_Supplied text_
Start of Block

This topic describes how to manually configure and deploy the Healthwatch for VMware Tanzu tile.
To install, configure, and deploy Healthwatch through an automated pipeline, see Installing, Configuring, and Deploying a Tile Through an Automated Pipeline.
The Healthwatch tile monitors metrics across one or more Ops Manager foundations by scraping metrics from Healthwatch Exporter tiles installed on each foundation. For more information about the architecture of the Healthwatch tile, see Healthwatch Tile in Healthwatch Architecture.
After installing Healthwatch, you configure Healthwatch component VMs, including the configuration files associated with them, through the tile UI. You can also configure errands and system logging, as well as scale VM instances up or down and configure load balancers for multiple VM instances.
To configure and deploy the Healthwatch tile:
Navigate to the Healthwatch tile in the Ops Manager Installation Dashboard. For more information, see Navigate to the Healthwatch Tile below.
Assign jobs to your Availability Zones (AZs) and networks. For more information, see Assign AZs and Networks below.
Configure the Prometheus pane. For more information, see Configure Prometheus below.
(Optional) Configure the Alertmanager pane. For more information, see (Optional) Configure Alertmanager below.
(Optional) Configure the Grafana pane. For more information, see (Optional) Configure Grafana below.
(Optional) Configure the Canary URLs pane. For more information, see (Optional) Configure Canary URLs below.
(Optional) Configure the Remote Write pane. For more information, see (Optional) Configure Remote Write below.
Configure the TKGI Cluster Discovery pane. For more information, see Configure TKGI Cluster Discovery below.
(Optional) Configure the Errands pane. For more information, see (Optional) Configure Errands below.
(Optional) Configure the Syslog pane. For more information, see (Optional) Configure Syslog below.

End of Block

_Data records_
Start of Block

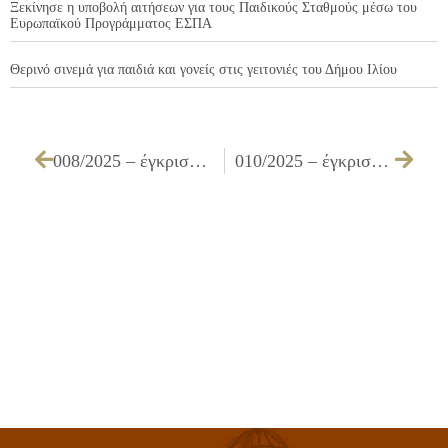
Ξεκίνησε η υποβολή αιτήσεων για τους Παιδικούς Σταθμούς μέσω του
Ευρωπαϊκού Προγράμματος ΕΣΠΑ
Θερινό σινεμά για παιδιά και γονείς στις γειτονιές του Δήμου Ιλίου
008/2025 – έγκριση πρακτικού δικαιολογητικών κατακύρωσης, της επιτροπής διενέργειας του ανοιχτού ηλεκτρονικού διαγωνισμού κάτω των ορίων για την «Δημιουργία παιδικής χαράς στο Ο.Τ. 693α του Δήμου Ιλίου»
010/2025 – έγκριση πρακτικού της επιτροπής διενέργειας του ανοιχτού ηλεκτρονικού διαγωνισμού κάτω των ορίων που αφορά την «Παροχή υπηρεσιών για την λειτουργία του Συμβουλευτικού Σταθμού για την Άνοια στο Δήμο Ιλίου 2024 -2025»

End of Block

_Request_
According to the Healthwatch configuration text, how does the Healthwatch tile monitor metrics across Ops Manager foundations?

_Answer_
It scrapes metrics from Healthwatch Exporter tiles installed on each foundation.